Phase 1: Solve the top row

  1. If the top row contains tiles 1, 2 or 3, then cycle the top row with another row in order to remedy that. It is always possible to choose the other row and the direction in such a way that the tiles 1, 2, and 3 will not end up on the top row.
  2. Cycle the bottom two rows until the 1 is on the right of a row.
  3. Cycle the top row and the row containing 1 so that the 1 enters the right of the top row.
  4. Repeat steps b and c for tile 2 so that the 1 is now in the middle of the top row with 2 at the end.
  5. Repeat steps b and c for tile 3 so that top row is solved.

Phase 2: Bring the tiles to their rows

  1. Imagine that the tiles 4, 5, and 6 had a different colour from the tiles 7, 8, and 9. If the last two rows both alternate in colour (i.e. no two of the same colour are next to each other) then perform the swap sequence.
  2. Cycle the bottom two rows until on each row, the left two tiles have the same colour.
  3. If the bottom two rows do not yet have one colour each, then performing the swap sequence should make it so.
  4. If necessary, cycle the bottom two rows until all their tiles are in the correct rows.

Phase 3: Order the tiles in each row
In this phase you will reorder each unsolved row by swapping adjacent tiles.
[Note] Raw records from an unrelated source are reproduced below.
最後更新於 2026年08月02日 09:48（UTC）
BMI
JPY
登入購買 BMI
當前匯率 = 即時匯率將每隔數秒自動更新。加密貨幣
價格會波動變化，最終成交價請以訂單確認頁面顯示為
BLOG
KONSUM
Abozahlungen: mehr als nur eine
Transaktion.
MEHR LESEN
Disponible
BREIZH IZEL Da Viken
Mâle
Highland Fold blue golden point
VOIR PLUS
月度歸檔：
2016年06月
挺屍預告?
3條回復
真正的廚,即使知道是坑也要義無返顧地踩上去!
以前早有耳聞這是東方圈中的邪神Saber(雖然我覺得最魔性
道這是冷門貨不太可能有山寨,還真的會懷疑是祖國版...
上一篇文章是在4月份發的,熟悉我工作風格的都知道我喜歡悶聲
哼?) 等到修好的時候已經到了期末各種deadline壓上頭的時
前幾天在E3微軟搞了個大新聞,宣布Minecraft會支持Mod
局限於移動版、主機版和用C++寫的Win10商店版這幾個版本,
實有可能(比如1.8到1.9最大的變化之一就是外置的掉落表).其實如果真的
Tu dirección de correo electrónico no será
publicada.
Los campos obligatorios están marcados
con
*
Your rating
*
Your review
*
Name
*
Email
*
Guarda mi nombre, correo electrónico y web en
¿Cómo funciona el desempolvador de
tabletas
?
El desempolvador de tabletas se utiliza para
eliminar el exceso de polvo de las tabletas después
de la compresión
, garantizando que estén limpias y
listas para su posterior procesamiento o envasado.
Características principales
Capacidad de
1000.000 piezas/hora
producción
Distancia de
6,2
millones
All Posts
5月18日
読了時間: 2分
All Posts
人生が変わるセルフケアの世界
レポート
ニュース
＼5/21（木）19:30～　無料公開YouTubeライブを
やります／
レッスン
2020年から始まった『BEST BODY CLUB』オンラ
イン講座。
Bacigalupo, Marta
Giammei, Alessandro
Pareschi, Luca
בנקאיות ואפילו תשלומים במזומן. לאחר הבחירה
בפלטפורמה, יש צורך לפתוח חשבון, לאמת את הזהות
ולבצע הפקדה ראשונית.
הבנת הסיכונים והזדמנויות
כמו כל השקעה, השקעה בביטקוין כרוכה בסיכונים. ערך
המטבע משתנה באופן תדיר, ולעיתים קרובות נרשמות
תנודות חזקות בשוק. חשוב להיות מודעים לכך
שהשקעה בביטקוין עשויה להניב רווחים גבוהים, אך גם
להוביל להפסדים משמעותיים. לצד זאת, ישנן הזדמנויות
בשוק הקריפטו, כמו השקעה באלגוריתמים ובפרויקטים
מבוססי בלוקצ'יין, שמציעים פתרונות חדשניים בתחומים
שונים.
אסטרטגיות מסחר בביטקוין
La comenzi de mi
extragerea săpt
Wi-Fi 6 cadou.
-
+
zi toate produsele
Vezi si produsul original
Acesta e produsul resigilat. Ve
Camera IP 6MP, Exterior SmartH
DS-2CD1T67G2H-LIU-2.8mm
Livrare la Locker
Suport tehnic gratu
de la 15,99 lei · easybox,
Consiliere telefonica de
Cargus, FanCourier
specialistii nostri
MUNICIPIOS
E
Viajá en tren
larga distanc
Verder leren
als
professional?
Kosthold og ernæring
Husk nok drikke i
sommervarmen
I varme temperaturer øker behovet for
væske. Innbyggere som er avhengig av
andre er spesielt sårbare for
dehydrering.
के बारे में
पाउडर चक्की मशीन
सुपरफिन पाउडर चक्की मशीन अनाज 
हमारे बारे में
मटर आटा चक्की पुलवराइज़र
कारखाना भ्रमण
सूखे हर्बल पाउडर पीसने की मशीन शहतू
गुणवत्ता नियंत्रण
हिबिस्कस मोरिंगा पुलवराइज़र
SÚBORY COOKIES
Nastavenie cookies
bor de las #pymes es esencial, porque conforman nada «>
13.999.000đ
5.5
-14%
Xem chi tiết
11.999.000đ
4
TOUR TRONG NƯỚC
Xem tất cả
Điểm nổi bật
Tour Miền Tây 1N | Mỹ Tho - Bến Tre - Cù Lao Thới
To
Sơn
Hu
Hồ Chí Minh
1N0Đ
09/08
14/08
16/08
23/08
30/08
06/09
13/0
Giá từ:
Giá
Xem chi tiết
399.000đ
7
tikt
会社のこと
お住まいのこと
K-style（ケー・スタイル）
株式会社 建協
You need at most 3 such swaps to solve a row. The worst case is when you have to swap the two outer tiles, for example 654 which is solved in three swaps for example like this: 654, 645, 465, 456.

  1. Look at order of the tiles in one row, and if they are not in the correct order, determine which two adjacent tiles you would like to swap to improve the situation.
  2. Cycle the bottom two rows until the two tiles you wanted to swap are at the right of the rows.
  3. Perform the swap sequence to swap the two tiles.
  4. Cycle the bottom two rows back so that the tiles are in their correct rows again.
  5. Repeat steps a-d until the last two rows are solved.